**What you have to do:** Repeat the data as given. Images do not go in the copy.

------ Given data

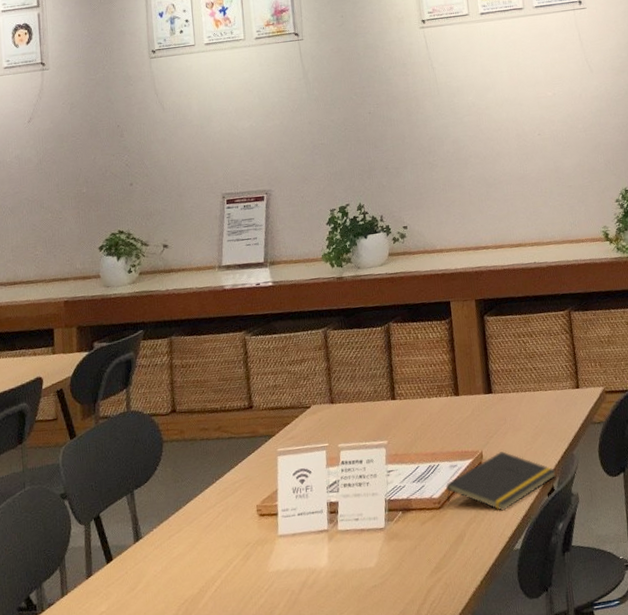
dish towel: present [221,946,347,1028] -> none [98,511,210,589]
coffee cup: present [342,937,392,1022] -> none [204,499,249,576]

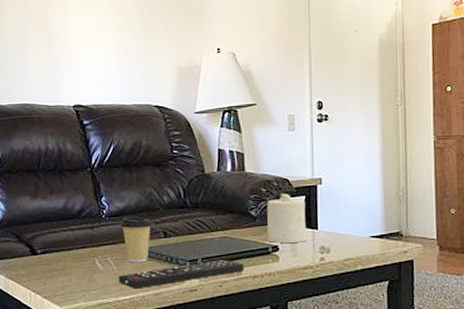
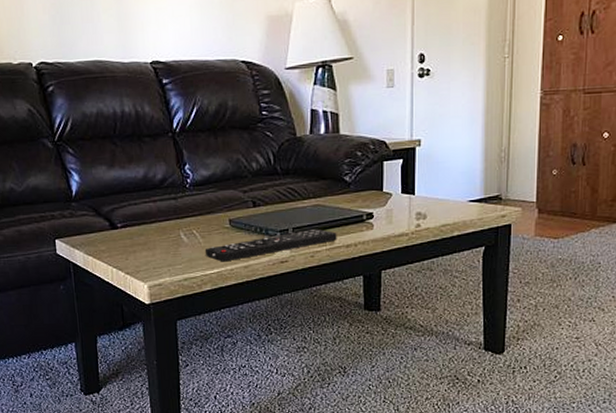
coffee cup: present [120,217,152,263] -> none [206,185,240,235]
candle: present [267,193,308,243] -> none [362,156,404,210]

------------

**Result for this exercise:**
dish towel: present [221,946,347,1028] -> none [98,511,210,589]
coffee cup: present [342,937,392,1022] -> none [204,499,249,576]

coffee cup: present [120,217,152,263] -> none [206,185,240,235]
candle: present [267,193,308,243] -> none [362,156,404,210]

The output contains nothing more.